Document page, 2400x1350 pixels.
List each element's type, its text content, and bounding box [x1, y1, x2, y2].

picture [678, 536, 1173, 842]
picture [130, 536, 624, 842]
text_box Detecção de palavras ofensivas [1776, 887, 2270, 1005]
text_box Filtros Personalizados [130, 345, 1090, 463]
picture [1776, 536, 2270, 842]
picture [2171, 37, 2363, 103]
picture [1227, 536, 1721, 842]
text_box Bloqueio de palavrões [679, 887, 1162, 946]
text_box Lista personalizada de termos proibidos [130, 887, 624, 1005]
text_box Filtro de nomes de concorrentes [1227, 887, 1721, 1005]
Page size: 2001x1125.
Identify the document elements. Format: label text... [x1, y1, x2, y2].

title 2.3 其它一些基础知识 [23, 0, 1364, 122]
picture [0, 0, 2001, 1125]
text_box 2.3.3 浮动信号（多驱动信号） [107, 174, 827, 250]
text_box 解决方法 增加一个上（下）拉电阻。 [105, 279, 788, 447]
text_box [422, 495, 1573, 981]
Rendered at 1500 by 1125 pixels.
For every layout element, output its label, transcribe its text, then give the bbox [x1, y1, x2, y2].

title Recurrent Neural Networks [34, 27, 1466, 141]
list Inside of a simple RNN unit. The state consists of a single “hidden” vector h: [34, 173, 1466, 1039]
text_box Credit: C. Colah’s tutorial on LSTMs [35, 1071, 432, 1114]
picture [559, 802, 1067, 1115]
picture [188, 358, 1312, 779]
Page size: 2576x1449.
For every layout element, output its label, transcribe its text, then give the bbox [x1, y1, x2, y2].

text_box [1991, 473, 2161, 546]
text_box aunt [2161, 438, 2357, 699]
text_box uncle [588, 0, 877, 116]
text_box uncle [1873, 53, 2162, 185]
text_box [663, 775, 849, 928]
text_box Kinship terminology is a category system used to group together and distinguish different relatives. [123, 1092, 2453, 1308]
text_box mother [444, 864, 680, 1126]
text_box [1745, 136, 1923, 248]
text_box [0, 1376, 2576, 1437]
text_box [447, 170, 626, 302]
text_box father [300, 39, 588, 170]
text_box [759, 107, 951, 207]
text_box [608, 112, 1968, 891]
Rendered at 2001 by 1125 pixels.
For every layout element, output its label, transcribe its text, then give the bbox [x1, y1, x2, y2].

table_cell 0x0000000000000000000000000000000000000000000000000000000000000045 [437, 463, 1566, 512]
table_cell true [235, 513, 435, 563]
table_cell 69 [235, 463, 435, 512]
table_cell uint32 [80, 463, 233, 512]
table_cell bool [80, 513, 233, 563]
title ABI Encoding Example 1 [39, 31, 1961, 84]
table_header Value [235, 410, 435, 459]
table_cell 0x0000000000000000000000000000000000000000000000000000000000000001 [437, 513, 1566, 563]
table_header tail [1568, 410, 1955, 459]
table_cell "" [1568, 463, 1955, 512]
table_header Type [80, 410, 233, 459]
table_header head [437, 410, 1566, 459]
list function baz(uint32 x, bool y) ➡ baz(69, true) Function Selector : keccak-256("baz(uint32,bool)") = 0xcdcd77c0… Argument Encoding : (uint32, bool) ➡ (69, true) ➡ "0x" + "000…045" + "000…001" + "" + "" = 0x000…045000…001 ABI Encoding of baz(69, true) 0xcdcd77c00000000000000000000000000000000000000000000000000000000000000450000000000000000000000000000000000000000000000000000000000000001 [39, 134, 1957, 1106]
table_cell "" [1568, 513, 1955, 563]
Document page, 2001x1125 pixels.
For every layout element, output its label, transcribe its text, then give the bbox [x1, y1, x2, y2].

→ AIM OF THE EXERCISE
Report how many lines in these entries contain "Rendered". Answer with the number only.

→ PROBLEM SOLUTION
2